Ok. 200 mln zł rocznie płacą rodzice na ubezpieczenia dzieci. Z tego, każdego roku, agenci ubezpieczeniowi odpalają dyrektorom szkół nawet 50 mln zł prowizji za uczniowskie polisy - twierdzi "Gazeta Wyborcza".

Pieniądze na ubezpieczenia zbierają wychowawcy. Potem wraz z listą uczniów przekazują je do dyrektora szkoły. Tego, co dalej z nimi robi, nikt już nie kontroluje, twierdzi gazeta.
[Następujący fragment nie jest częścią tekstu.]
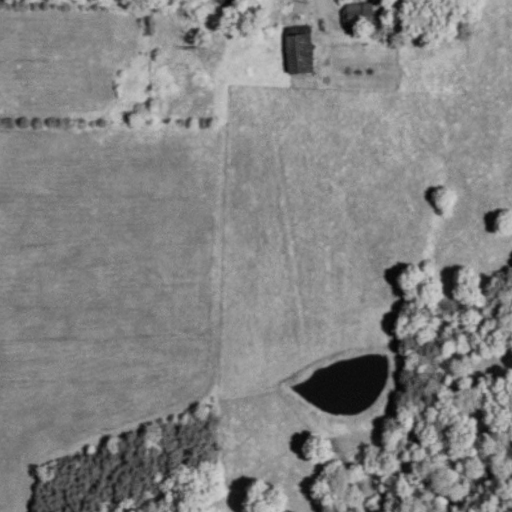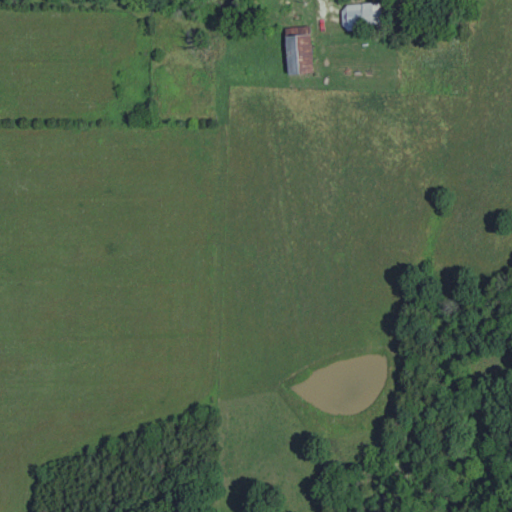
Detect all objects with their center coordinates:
road: (333, 7)
building: (365, 16)
building: (301, 50)
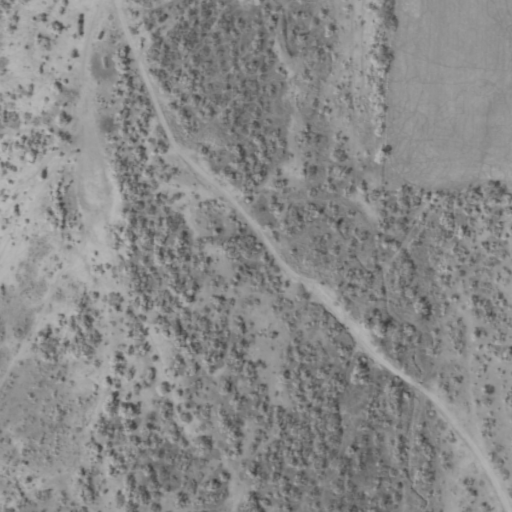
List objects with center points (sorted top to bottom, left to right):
road: (282, 263)
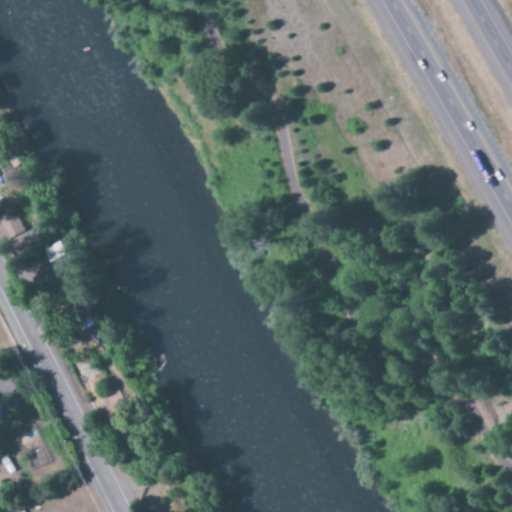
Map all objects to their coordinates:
road: (491, 34)
road: (455, 99)
building: (19, 239)
road: (324, 250)
building: (58, 253)
river: (158, 257)
road: (64, 391)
Jak mówi jeden z agentów ubezpieczeniowych, dyrektorzy potrafią wybrać ofertę nawet o połowę droższą, niż proponuje konkurencja. Wszystko zależy od tego, co dostaną w zamian.
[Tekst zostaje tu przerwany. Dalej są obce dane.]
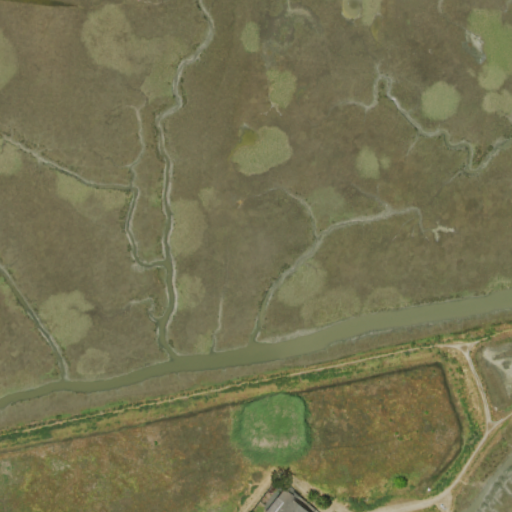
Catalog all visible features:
road: (485, 341)
road: (339, 366)
road: (499, 425)
building: (284, 503)
building: (285, 503)
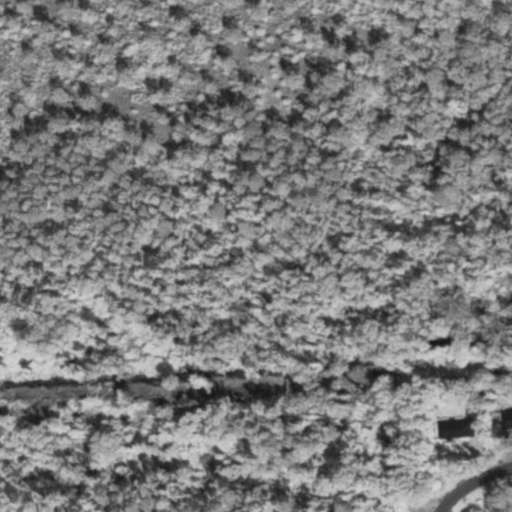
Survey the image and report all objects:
building: (507, 420)
building: (507, 420)
building: (457, 427)
building: (457, 427)
park: (243, 429)
road: (471, 483)
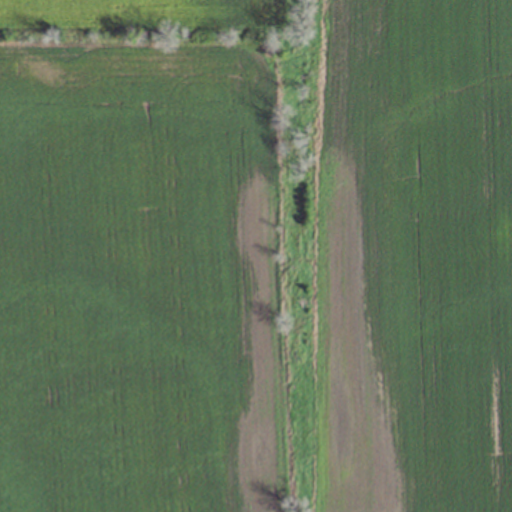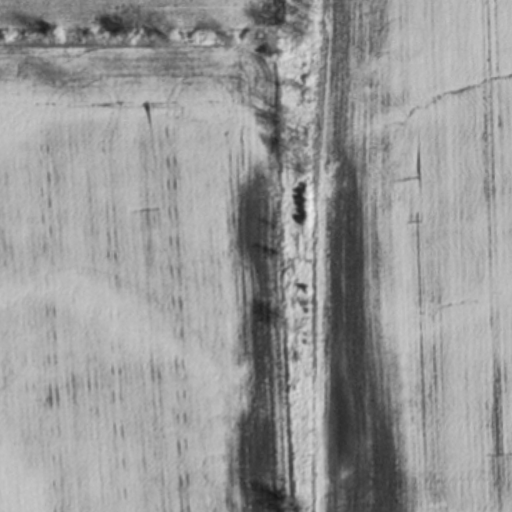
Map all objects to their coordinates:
crop: (255, 255)
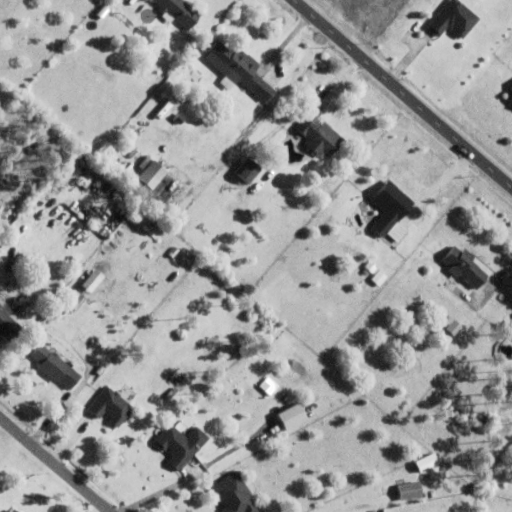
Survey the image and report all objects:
building: (465, 1)
building: (180, 11)
building: (175, 12)
building: (450, 19)
building: (453, 19)
building: (233, 68)
building: (240, 71)
road: (404, 92)
building: (511, 95)
building: (508, 97)
building: (193, 117)
building: (315, 135)
building: (322, 135)
building: (301, 142)
building: (258, 151)
building: (243, 171)
building: (155, 181)
building: (157, 187)
building: (149, 196)
building: (390, 206)
building: (386, 210)
building: (459, 265)
building: (464, 267)
building: (369, 268)
building: (377, 277)
road: (497, 277)
building: (379, 278)
building: (72, 299)
building: (3, 321)
building: (446, 321)
building: (8, 326)
building: (509, 328)
building: (438, 330)
building: (511, 331)
building: (51, 366)
building: (55, 367)
building: (273, 376)
building: (267, 388)
building: (170, 395)
building: (106, 406)
building: (111, 407)
building: (284, 417)
building: (177, 444)
building: (181, 445)
road: (57, 461)
building: (403, 490)
building: (408, 491)
building: (228, 494)
building: (6, 510)
building: (13, 511)
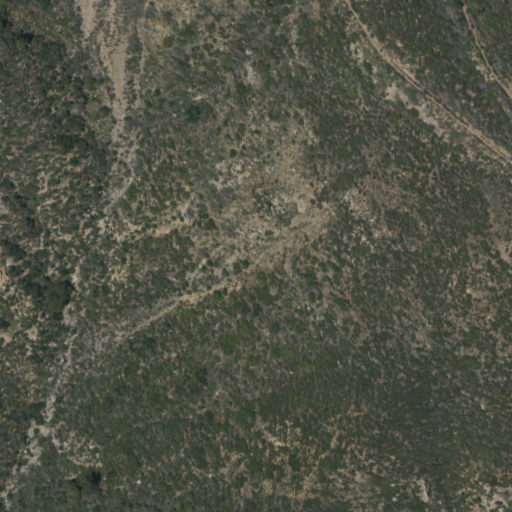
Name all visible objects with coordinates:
road: (487, 145)
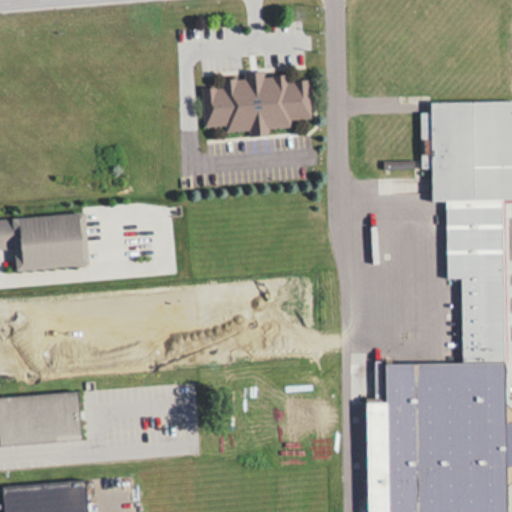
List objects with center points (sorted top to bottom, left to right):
building: (254, 102)
building: (262, 102)
road: (187, 104)
building: (472, 149)
building: (45, 239)
road: (341, 256)
road: (431, 269)
building: (486, 275)
building: (452, 334)
building: (39, 417)
building: (43, 418)
building: (446, 439)
road: (181, 445)
building: (43, 496)
road: (106, 501)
Najczęściej dyrektorzy wybierają prowizje w gotówce sięgające nawet jednej czwartej zebranych składek. Część dyrektorów wydaje je np. na nagrody dla zdolnych uczniów, inni potrafią całą sumę schować do kieszeni, twierdzą agenci.

Dyrektorzy kilku szkół, z którymi rozmawiała gazeta zaprzeczają, że biorą prowizję. Ale twierdzą, że "słyszeli o takich przypadkach w innych szkołach".